Key accomplishments include:

  • Sped the delivery of flood bond projects by allocating local funds to jump-start construction instead of waiting for federal match dollars. Out of more than 250 flood bond projects, more than half are already approved. Additionally, drainage improvement projects have been fast-tracked for the 105 subdivisions that were hard-hit by Hurricane Harvey and flooded due to poor drainage infrastructure. 

  • Improving fairness by removing politics and financial influence from decision-making on flood control projects. The County Judge’s office implemented a “worst first” model to inform which flood control bond projects to prioritize. While all bond projects will be completed, the County has begun using the Social Vulnerability Index developed by the Centers for Disease Control and Prevention to allow the county to prioritize areas that are particularly prone to disasters and economic loss.

  • Working to ensure that science — not politics — forms the foundation of improving resiliency. From experimenting with floating wetlands to investing in technology to improve our flood warning system to make sure families know their true flood risk, the county is moving forward to lead the nation on how to protect communities from catastrophic flooding.

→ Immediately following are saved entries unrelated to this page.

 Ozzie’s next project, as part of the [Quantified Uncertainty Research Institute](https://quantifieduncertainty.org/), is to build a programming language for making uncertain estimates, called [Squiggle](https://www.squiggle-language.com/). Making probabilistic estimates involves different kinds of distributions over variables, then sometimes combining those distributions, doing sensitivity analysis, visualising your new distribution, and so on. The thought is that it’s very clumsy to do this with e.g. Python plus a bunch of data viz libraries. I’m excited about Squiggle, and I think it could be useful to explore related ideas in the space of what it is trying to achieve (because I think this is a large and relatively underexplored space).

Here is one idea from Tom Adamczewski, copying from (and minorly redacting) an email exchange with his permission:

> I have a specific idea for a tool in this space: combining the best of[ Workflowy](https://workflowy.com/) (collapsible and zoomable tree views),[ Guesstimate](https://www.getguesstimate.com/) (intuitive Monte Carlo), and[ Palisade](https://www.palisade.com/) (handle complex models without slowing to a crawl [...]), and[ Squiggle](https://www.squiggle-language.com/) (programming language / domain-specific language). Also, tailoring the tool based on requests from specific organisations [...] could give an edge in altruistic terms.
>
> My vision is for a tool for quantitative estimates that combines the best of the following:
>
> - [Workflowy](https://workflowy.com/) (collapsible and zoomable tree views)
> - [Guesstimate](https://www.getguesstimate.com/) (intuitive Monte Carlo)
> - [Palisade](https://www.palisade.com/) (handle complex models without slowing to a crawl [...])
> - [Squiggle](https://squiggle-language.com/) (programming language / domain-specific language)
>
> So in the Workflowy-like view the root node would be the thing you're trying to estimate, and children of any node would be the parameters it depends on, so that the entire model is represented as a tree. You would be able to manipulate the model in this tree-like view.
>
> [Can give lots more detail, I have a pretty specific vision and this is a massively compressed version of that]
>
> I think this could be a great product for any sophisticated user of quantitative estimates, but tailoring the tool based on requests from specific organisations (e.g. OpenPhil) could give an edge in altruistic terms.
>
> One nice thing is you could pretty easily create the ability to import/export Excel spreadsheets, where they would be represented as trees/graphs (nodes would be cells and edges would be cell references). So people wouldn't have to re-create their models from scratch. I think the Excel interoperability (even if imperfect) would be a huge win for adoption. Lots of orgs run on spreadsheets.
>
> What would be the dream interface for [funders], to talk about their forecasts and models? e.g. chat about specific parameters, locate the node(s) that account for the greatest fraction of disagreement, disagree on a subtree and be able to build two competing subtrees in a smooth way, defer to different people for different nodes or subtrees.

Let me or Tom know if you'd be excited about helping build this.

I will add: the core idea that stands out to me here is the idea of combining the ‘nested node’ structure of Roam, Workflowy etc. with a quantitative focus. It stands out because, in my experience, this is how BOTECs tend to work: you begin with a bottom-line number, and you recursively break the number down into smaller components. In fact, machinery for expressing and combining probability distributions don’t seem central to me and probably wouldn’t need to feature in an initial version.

  • Acknowledging the reality of climate change. Harris County has begun using the latest science from “Atlas-14,” a National Oceanic and Atmospheric Administration rain model that ensures decisions we make on flood control measures are based on more accurate estimates of future flooding rather than what has happened in the past. 

  • Passed the most stringent flood detention requirements possible so that new development doesn’t flood people downstream. Additionally, the County has streamlined the enforcement of floodplain regulations by allowing the County Attorney’s office to pursue violators of floodplain regulations without Court approval.

  • Led successful response to Tropical Storm Imelda. The County stood up Local Recovery Centers 25 days before Federal disaster assistance centers arrived to provide key resources for survivors. Judge Hidalgo also led the charge to secure Federal recovery dollars from FEMA. To date, FEMA has provided over $8 million for Imelda survivors. Additionally, Judge Hidalgo secured access to low-interest federal disaster loans for the survivors of the Kingwood floods in May by working in partnership with Fort Bend County, the State of Texas, and the U.S. Small Business Administration. 

  • Launched the Imelda Assistance Fund in partnership with Houston Mayor Sylvester Turner. To date, the fund has raised over $500,000 in donations and commitments to provide additional resources for survivors.

  • Required all cities and municipalities in Harris County to meet more stringent floodplain development standards. The policy change requires all 34 cities to adopt stricter rules as a condition of receiving $2.5 billion in flood bond funding.